In other words, there is a “Special Situation” that calls for a new strategy.
“A special situation in finance is an atypical event which has the high potential to alter the future course of a business, materially impacting the company’s value. The connotation of the event may be both positive (for example, merger or acquisition) and negative (conflict, distress, etc.)
The notion also covers corporate restructuring and corporate transactions, such as spin-offs, share repurchases, security issuance/repurchase, asset sales, or other catalyst-oriented situations.
Further, a shareholders conflict is also considered a special situation.”
In his well-known book Security Analysis, Benjamin Graham divides special situations into six classes:
- Class A: Standard arbitrages, based on a reorganization, recapitalization or merger plan
- Class B: Cash payout, in recapitalization or mergers
- Class C: Cash payments on sale or liquidation
- Class D: Litigated matters
- Class E: Public utility breakups
- Class F: Miscellaneous special situations
In the way that VCs are all seeming to pivot into AI, Private Equity is showing early signs of pivoting into “Special Situations,” to capitalize on the “most predicted recession of all time” narrative that continues to pick up steam.
Private equity firm Bain Capital is reportedly halfway toward its goal of raising $4B for a new global special situations fund.

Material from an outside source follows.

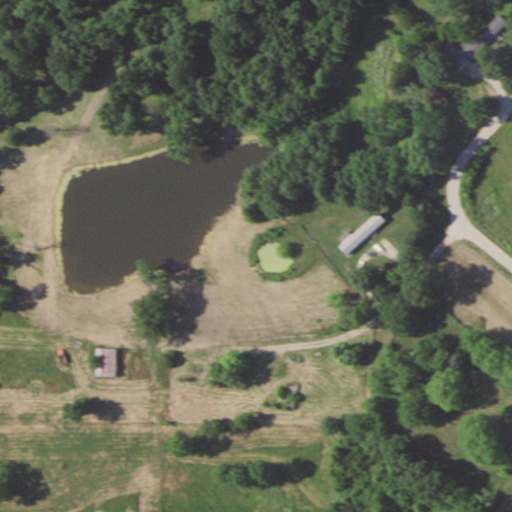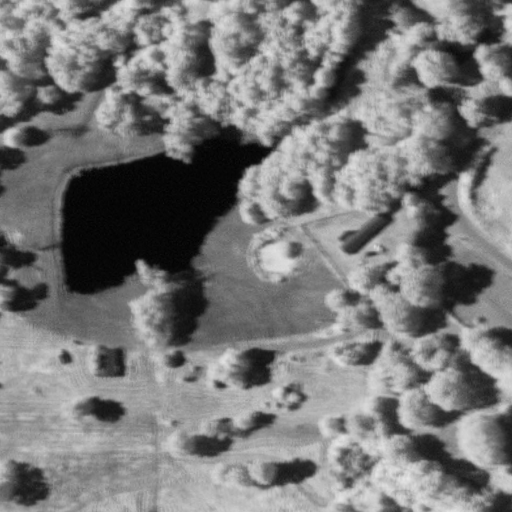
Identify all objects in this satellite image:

The fund will focus on corporate equity, distressed assets, loans, corporate investments, and real estate.
Fabio Longo, head of Bain’s Special Situations European Division, said that Bain expects interest rates to stay “higher for longer,” creating opportunities for distressed and special situations investing.
Credit manager Diameter Capital Partners has closed its second private debt fund at more than $2bn, a near-three times increase on the size of its previous fund.
Rule Changes
Private Equity Gets Squeezed by New Regulations
Even though PE seems poised to be the big winner of the current capital markets cycle…
The industry faces its biggest threat yet, as regulators step in and demand better investor protections, and public opinion seems to be turning against it.
On the regulatory side…
Not only is the Department of Justice and Federal Trade Commission taking a tougher approach to anti-competitive mergers…
On May 3, 2023, the SEC adopted amendments to Form PF, requiring large hedge fund advisers – and all private equity fund advisers – to file current reports upon the occurrence of “certain reporting events that could indicate significant stress at a fund or investor harm.”
On the public opinion side…
One study found private equity control can kill you. Two new books argue that the private equity industry is not only killing you, but these firms are also ruining your local businesses, by saddling them with debt, harvesting their assets, and pushing them to bankruptcy.
While it seems like the Private Equity industry could be getting squeezed between the forces of rising interest rates, tougher regulations, and public outcry…
It’s anyone’s guess if anything will really change in the now very powerful private equity industry.
But here at Equifund, we’re hopeful the current “Special Situation” could lead to increased transparency in the private markets, with broader access for retail investors.